Tree issue causes governor to forget his roots

By the Advocate Editorial Board
Aug. 2, 2017 at 4:36 p.m.

Unwanted trees on his property have made Gov. Greg Abbott a little squirrelly. Before becoming governor, Abbott struggled to get the city of Austin to allow him to cut down two trees to clear the way for a swimming pool installation. The city, however, has regulation in place to protect trees of a certain size for myriad reasons - shade, drought reduction, pollution control and historic resonance, just to name a few.

Now, most of us can identify with the frustration of unwanted yardwork, and especially with the battle against what seems like needless red tape. But few would react the way Abbott did - by championing statewide legislation to override local tree ordinances.

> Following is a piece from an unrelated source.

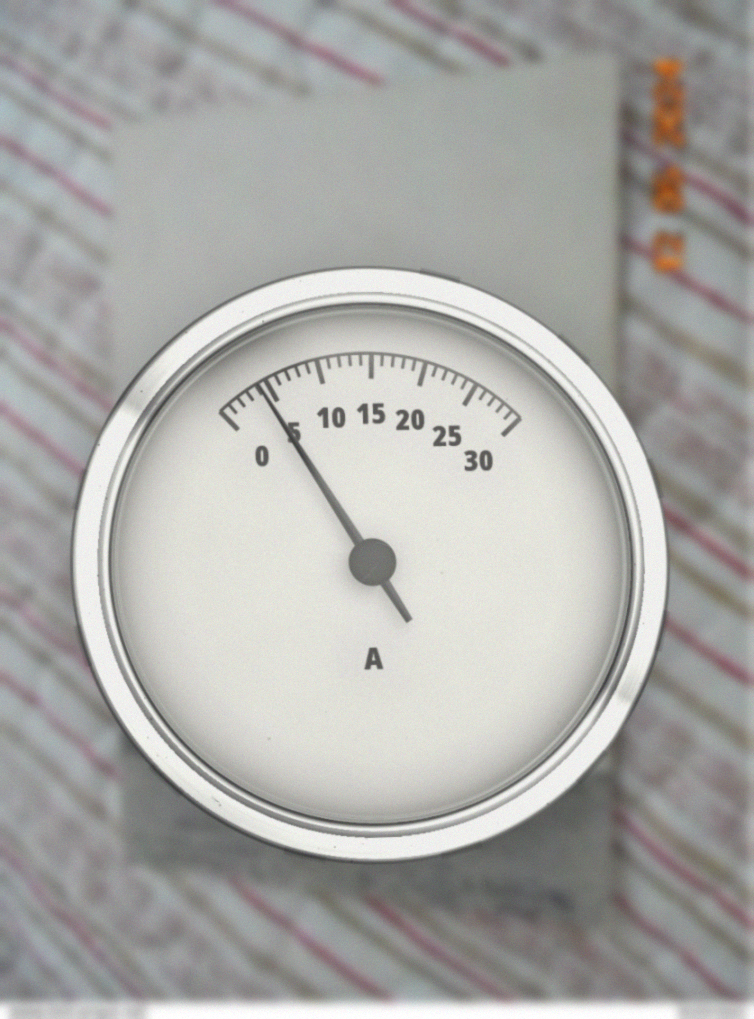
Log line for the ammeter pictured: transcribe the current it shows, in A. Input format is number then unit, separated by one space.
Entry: 4 A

We fear the governor is missing the metaphorical forest through his focus on the trees. Conservative philosophy rejects the theory that we can be best governed through a centralized seat of government. It embraces the notion that the ones who know what is best for each community are the people who live in that community, not remote politicians at the capital.

Through his overenthusiastic crusade to remove trees from his land, the governor appears to have forgotten his core principles and those of his constituency.

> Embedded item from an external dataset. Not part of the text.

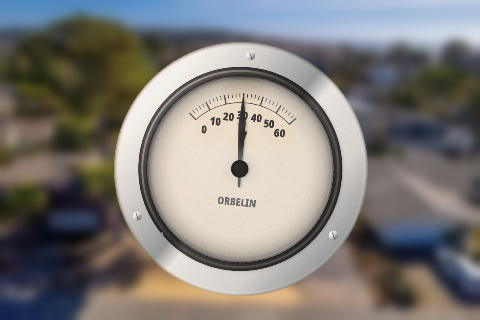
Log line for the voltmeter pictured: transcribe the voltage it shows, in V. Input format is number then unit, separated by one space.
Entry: 30 V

The city of Cuero, for example, has long defended aging trees, even those in the middle of the road. Several massive trunks sprout through the pavement of North Hunt Street. Residents deal with the disruption in their driving patterns because they believe the benefits the trees provide, both to the environment and the history of their area, are worth the hassle.

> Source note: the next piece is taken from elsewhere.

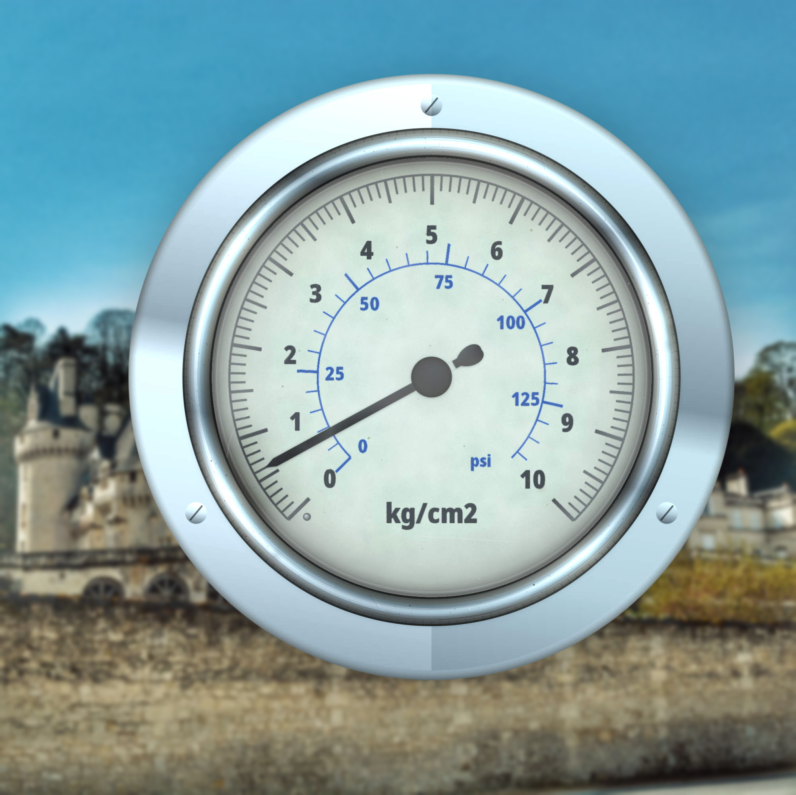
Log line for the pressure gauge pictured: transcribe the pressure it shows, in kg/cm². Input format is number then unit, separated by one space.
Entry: 0.6 kg/cm²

Such a situation would be unrealistic in the heavy traffic of Austin, but in Cuero it works just fine. The trees on North Hunt Street highlight the fact that the diverse populations of Texas do not always need identical legislation.

As the Texas Municipal League said, "74 percent of Texans live in our 1,215 towns and cities, and the decisions they have made at the local level have put Texas cities at the top of the nation in success. Stifling their voices through an all-powerful, overreaching state government is a recipe for disaster."

Moreover, the tree issue is part of a disturbing trend during this special legislative session of pushing solutions for problems that do not exist. Even in Austin, the origin of Abbott's fight against city government, tree ordinances have caused little fuss since the early '80s. Michael Embesi, community tree preservation division manager, said these regulations apply to only about 2 percent of the trees in Austin, and it's unusual for someone to appeal them.

We urge the governor to remember his conservative roots and focus instead on issues that actually matter to voters. Continuing to push pet projects through the legislature will only cause his base to splinter.

This opinion reflects the views of the Victoria Advocate's editorial board.